### [BRANO DA LEGGERE]
+++
Giovedì 21 gennaio 2010, alle ore 18, presso la chiesa di San Giorgio in Poggiale a Bologna, ora Biblioteca d’Arte e di Storia, si inaugura l’opera permanente di Claudio Parmiggiani, promossa e sostenuta dalla Fondazione Cassa di Risparmio in Bologna e con la collaborazione della Galleria de’ Foscherari, Bologna

La Fondazione Cassa di Risparmio in Bologna, rinnovando un’antica ma ormai rara tradizione di committenza pubblica, con questo nuovo e ambizioso progetto porta a compimento la decorazione artistica di questa importante biblioteca della città. Nello spazio della chiesa di San Giorgio che ha mantenuto intatte le sue antiche e luminose strutture – valorizzate da un sapiente e discreto restauro conservativo – l’opera di Claudio Parmiggiani, di imponenti dimensioni, si inserisce quasi per via naturale nelle tre specchiature concave dell’abside, a formare con l’altra sua opera Campo dei Fiori, già presente sull’altare maggiore, un’unità poetica e altamente simbolica.

Dipinto dal fuoco e dal nerofumo nei tre grandi riquadri del coro, lo straordinario ‘affresco’ appositamente concepito da Claudio Parmiggiani per l’abside della chiesa di San Giorgio in Poggiale a Bologna, è un commentario sull’assenza e sul tempo. Realizzata tecnicamente attraverso una messa in opera vertiginosa, l’opera, monumentale inno alla sacralità della parola, si mostra come il risultato silente di una sconvolgente tragedia. Di una antica, metaforica biblioteca restano in quello spazio le ombre e un’aureola di cenere, materia penitenziale. La traccia ancora visibile della fiamma che quei libri ha lambito, è impressa come stimmate nel corpo dell’edificio e si impone nello sguardo dell’osservatore, quasi tragica allegoria della ferita che il luogo ha ricevuto nel suo passato. Il risultato ottenuto, magistrale e impressionante, a metà strada tra il fisico e lo psichico, è di una grande intensità poetica e costringe a riannodare i fili di una memoria suggerendo una differente percezione del tempo e dello spazio. Luogo di cenere e di ombre e anche parola che rinasce dalla sua cenere.

«Più niente, restava il soffio» scrive Mallarmè in Igitur. Più niente, più nessun abitante, più nessun oggetto, solo la luce, l’alito creatore, visibili nella loro fragile impronta di polvere. L’aria, il respiro, l’incorporeo, l’immateriale sono la materia sublimata, il medium stesso di questa opera. Illusione e allusione. La lingua fluttuante della fiamma ancora visibile nell’impronta di ogni libro, «lo maggior corno della fiamma antica» diviene qui ulteriore metafora, introducendo ad un supremo, luminoso grado della lingua. Preghiera, sentimento di una totalità perduta.
+++
### [LAVORO DA SVOLGERE]
a: Stabilisci se ciascuna affermazione concorda con il brano, rispondendo sì o no e citando fedelmente le parole che lo decidono: (i) l'opera di Claudio Parmiggiani è stata promossa dalla Fondazione Cassa di Risparmio in Bologna; (ii) l'opera si colloca nelle tre specchiature concave dell'abside; (iii) l'opera Campo dei Fiori si trova sulla facciata della chiesa.
b: Secondo il brano, con quali mezzi è stato dipinto l'«affresco» nei tre grandi riquadri del coro?
Per rispondere serve soltanto il brano, senza ricorrere ad altre fonti.

### [I DATI]
+++
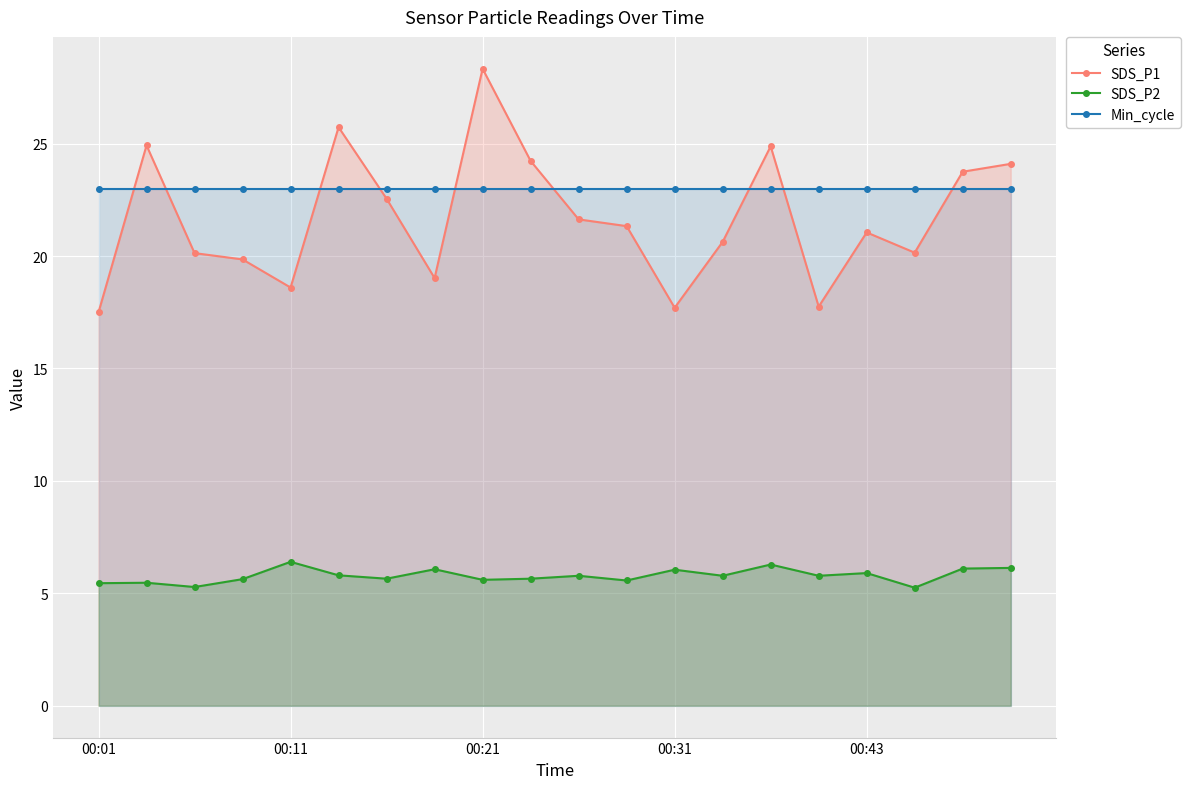

True or false: SDS_P1 and SDS_P2 cross at least once.

False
+++
### [RISPOSTE NUMERATE]
a:
(i) Sì: «promossa e sostenuta dalla Fondazione Cassa di Risparmio in Bologna».
(ii) Sì: «si inserisce quasi per via naturale nelle tre specchiature concave dell’abside».
(iii) No: «già presente sull’altare maggiore».

b: Dal fuoco e dal nerofumo.